The appointment of political scientist and diplomat Zurab Abashidze as the Georgian prime minister's special representative on settling the relations with Moscow was appreciated by Barroso.

The European Commission head pointed out the importance of good relations with Russia for EC partner countries, and at the same time reaffirmed support to the independence and territorial integrity of Georgia.

"There should be no selective justice in Georgia, because it may harm the image of the country," Barroso said at a press conference after his meeting with Ivanishvili.

He appealed to all the players of the Georgian politics to work to maintain a constructive and responsible environment and said this was in the interests of Georgia and all Georgians.

According to Barroso, the elections in Georgia were successful, but democracy does not end on election day.

Ivanishvili's opposition coalition Georgian Dream won the October 1 parliamentary election, after which a new cabinet was formed.

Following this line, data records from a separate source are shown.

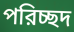
পরিচ্ছদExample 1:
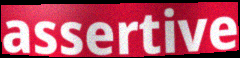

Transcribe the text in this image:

assertive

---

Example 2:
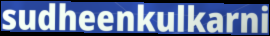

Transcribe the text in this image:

sudheenkulkarni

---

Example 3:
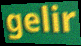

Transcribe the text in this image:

gelir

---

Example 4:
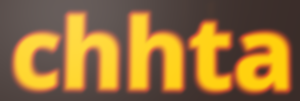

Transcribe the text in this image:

chhta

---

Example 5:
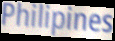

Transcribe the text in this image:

PhilipinesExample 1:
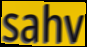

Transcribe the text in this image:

sahv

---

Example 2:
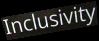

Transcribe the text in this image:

Inclusivity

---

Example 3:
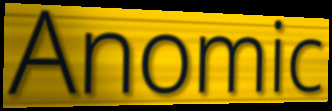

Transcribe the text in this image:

Anomic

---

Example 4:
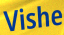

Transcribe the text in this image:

Vishe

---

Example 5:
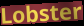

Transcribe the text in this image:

LobsterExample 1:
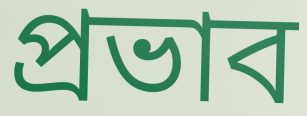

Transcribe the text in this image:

প্ৰভাব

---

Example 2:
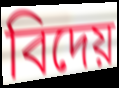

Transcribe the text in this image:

বিদেয়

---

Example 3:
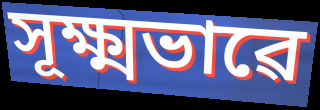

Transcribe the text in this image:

সূক্ষ্মভাৱে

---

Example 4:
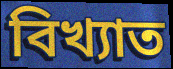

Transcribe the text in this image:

বিখ্যাত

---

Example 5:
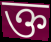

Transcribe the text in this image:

ক্ত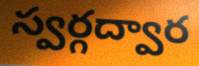
స్వర్గద్వార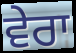
ਵੇਰਾ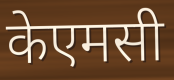
केएमसीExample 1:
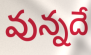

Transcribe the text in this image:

వున్నదే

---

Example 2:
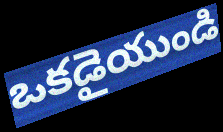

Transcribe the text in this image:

ఒకడైయుండి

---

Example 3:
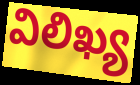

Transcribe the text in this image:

విలిఖ్య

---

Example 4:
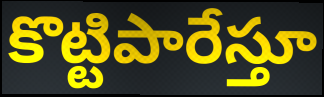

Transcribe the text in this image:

కొట్టిపారేస్తూ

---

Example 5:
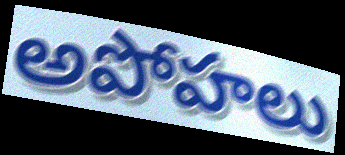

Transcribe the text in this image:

Ivanishvili has vowed to maintain incumbent President Mikheil Saakashvili's pro-Western foreign policy and continue the ex-Soviet state's bid to join NATO and ultimately the European Union.

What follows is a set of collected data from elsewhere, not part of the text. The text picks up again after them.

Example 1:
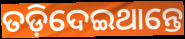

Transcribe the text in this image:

ତଡ଼ିଦେଇଥାନ୍ତେ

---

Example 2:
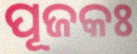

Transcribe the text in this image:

ପୂଜକଃ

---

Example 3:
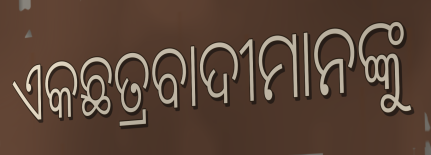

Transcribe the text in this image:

ଏକଛତ୍ରବାଦୀମାନଙ୍କୁ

"The development of the democratic process and respect for the rule of law are its principles. Democracy is a rule of the majority, and at the same time, democracy means respect for minorities. Democracy is beyond elections. It is a culture of political relations in a democratic environment," Barroso said.

Ivanishvili also met with President of the European Council Herman Van Rompuy on Monday as part of his visit to Brussels.

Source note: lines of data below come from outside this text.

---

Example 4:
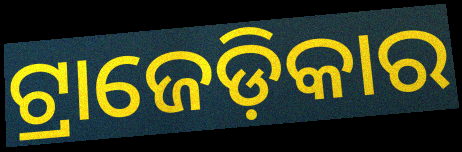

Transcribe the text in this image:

ଟ୍ରାଜେଡ଼ିକାର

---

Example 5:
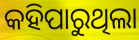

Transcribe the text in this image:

କହିପାରୁଥିଲା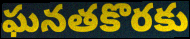
ఘనతకొరకుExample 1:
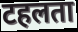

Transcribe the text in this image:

टहलता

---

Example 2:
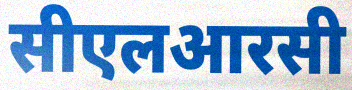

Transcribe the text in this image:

सीएलआरसी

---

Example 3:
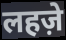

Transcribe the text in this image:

लहज़े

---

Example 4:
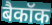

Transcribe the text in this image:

बैकॉक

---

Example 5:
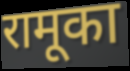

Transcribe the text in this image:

रामूकाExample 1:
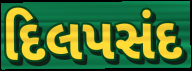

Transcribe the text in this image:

દિલપસંદ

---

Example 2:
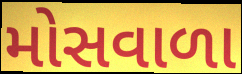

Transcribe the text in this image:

મોસવાળા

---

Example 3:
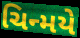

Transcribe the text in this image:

ચિન્મયે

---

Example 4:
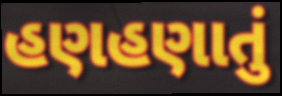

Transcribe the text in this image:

હણહણાતું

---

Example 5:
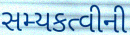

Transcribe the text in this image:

સમ્યકત્વીની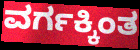
ವರ್ಗಕ್ಕಿಂತ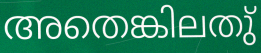
അതെങ്കിലതു്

Georgian Foreign Minister Maia Panjikidze and State Minister for European Integration Alexi Petriashvili attended the meeting.

The sides discussed issues related to the European integration of Georgia.

After the meeting, Ivanishvili and Van Rompuy made ​​a statement for the press.

Ivanishvili noted that Georgia's foreign policy will not change.

Meanwhile, Georgian President Mikheil Saakashvili attended the 58th annual session of the NATO Parliamentary Assembly held in Prague on Monday.

At the NATO assembly, NATO Secretary General Anders Fogh Rasmussen expressed concern over the politicization of judicial processes in Georgia.

Ivanishvili, in his interview to Channel 9 in Brussels, suggested that NATO send a working group to review the actual state of affairs in the army.

Ivanishvili said he will raise this issue, as well as the situation around the former chief of the Georgian Joint Staff of the Armed Forces Giorgi Kalandadze in a meeting with the NATO secretary general on Wednesday.

He said that what he believed to be selective justice in Georgia will not exist as before. "Everything will be done in compliance with the law, as never before," Ivanishvili noted.

Ivanishvili strongly criticized the detention of the Georgian armed forces chief of staff by the Prosecutor's Office, saying it was outrageous. He believes it is a reflection of what was the reality in Georgia.

Former chief of staff Giorgi Kalandadze, as well as former Defense Minister Bacho Akhalaia and a former military commander, Zurab Shamatava, are charged with abuse of soldiers. A jail setence of five to eight years could be handed down.

Akhalaia was also charged with illegal suppression of freedoms, which envisions up to twelve years imprisonment.

All three detainees deny the charges.